What you're describing is the appearance of reasoning, which is not the same as actually reasoning. Joe Weizenbaum's Eliza program gave the appearance of understanding and empathizing with the user. That illusion was so convincing that even people who understood how the program worked were taken in, a fact that Weizenbaum found disturbing.
You're going to have to define "reasoning" if you want to make that argument. Otherwise it's a no true Scotsman fallacy.
This was easier to see with earlier models, where it took very little effort to show that the system was just producing text that looked like reasoning, not actually reasoning. For example, while the model would initially appear to be able to solve river-crossing puzzles, it would fail in amusing ways if you made small changes to the problem. Something as simple as changing the order of the items or the kinds of items would result in silly things like the risk of the cabbage eating the wolf or leaving the goat alone with the cabbage to spare the wolf. While newer models seem better, it's important to remember that nothing fundamental has changed.

Given information
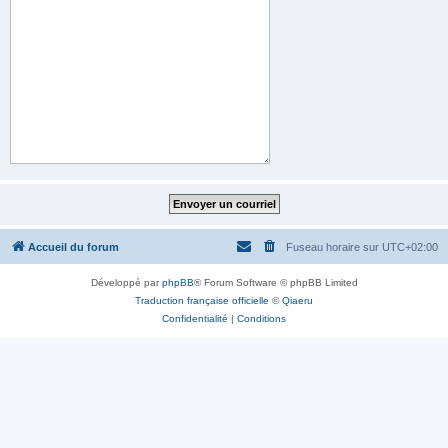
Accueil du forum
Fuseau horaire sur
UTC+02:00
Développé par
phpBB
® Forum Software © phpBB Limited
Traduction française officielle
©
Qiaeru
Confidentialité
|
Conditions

* * *

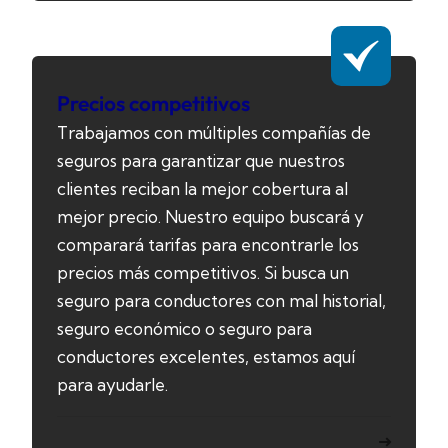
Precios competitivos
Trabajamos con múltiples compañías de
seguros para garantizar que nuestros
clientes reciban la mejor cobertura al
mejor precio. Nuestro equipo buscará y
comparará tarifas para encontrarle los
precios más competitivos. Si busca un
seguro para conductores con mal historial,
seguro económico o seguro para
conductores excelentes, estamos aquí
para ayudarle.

==

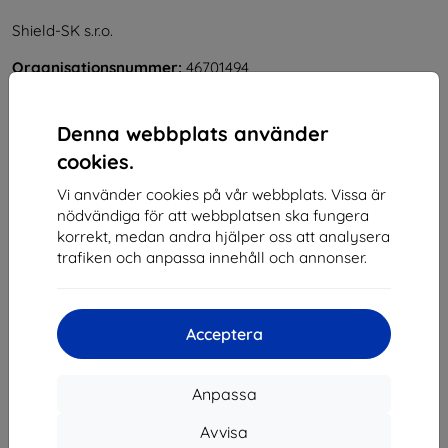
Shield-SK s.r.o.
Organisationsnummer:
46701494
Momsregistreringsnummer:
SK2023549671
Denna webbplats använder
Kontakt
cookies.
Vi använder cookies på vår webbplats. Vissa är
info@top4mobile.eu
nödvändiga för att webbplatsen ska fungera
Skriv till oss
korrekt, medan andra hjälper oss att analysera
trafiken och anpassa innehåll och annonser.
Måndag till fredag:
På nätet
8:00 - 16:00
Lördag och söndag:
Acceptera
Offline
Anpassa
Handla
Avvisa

Task item A
Answer these questions about the thread on machine reasoning, one line each:
(i) Whose program gave the appearance of understanding and empathizing with the user?
(ii) Which fallacy does the second post say the argument becomes without a definition of "reasoning"?
(iii) What kind of puzzle did earlier models initially appear to be able to solve?
Task item B
Extend the thread on machine reasoning, starting right after its last sentence.
The rows between the thread on machine reasoning and this point are separate material.

Exercise result A
(i) Joe Weizenbaum's (the Eliza program)
(ii) The no true Scotsman fallacy
(iii) River-crossing puzzles

Exercise result B
The newer model, operating agentically, is able to generate code to solve the river-crossing puzzle. That is no longer vulnerable to more complex set of inputs or the swapping of order. Moreover, an example of an LLM making a mistake is actually not a good counter argument for intelligence. Humans also make mistakes all the time. Given enough time and effort, I'm sure you can find a human that will make the exact same mistake as the LLM.
This really should come as no surprise as we designed these things operate on statistical relationships between tokens, not on facts and concepts. They really do produce text one token at a time, functionally retaining no internal state between them. That is, they have no mechanism by which planning a response beyond the current token could be managed. If that wasn't enough, the model proper doesn't even select the next token, it only produces next-token probabilities from which the next token is ultimately selected. (Imagine trying to write a response when all you can do is roll the dice on a set of probable next words!) While they give the appearance of producing a well-considered holistic response to your prompt, such a thing is very clearly not possible.
Tokens represents facts and concepts. If something is unable to operate on those, even statistically, then it is thinking in some sense. An agent built on top of LLMs is able to leverage the reasoning capabilities of programming, so it is no longer simply selecting from statistical probabilities.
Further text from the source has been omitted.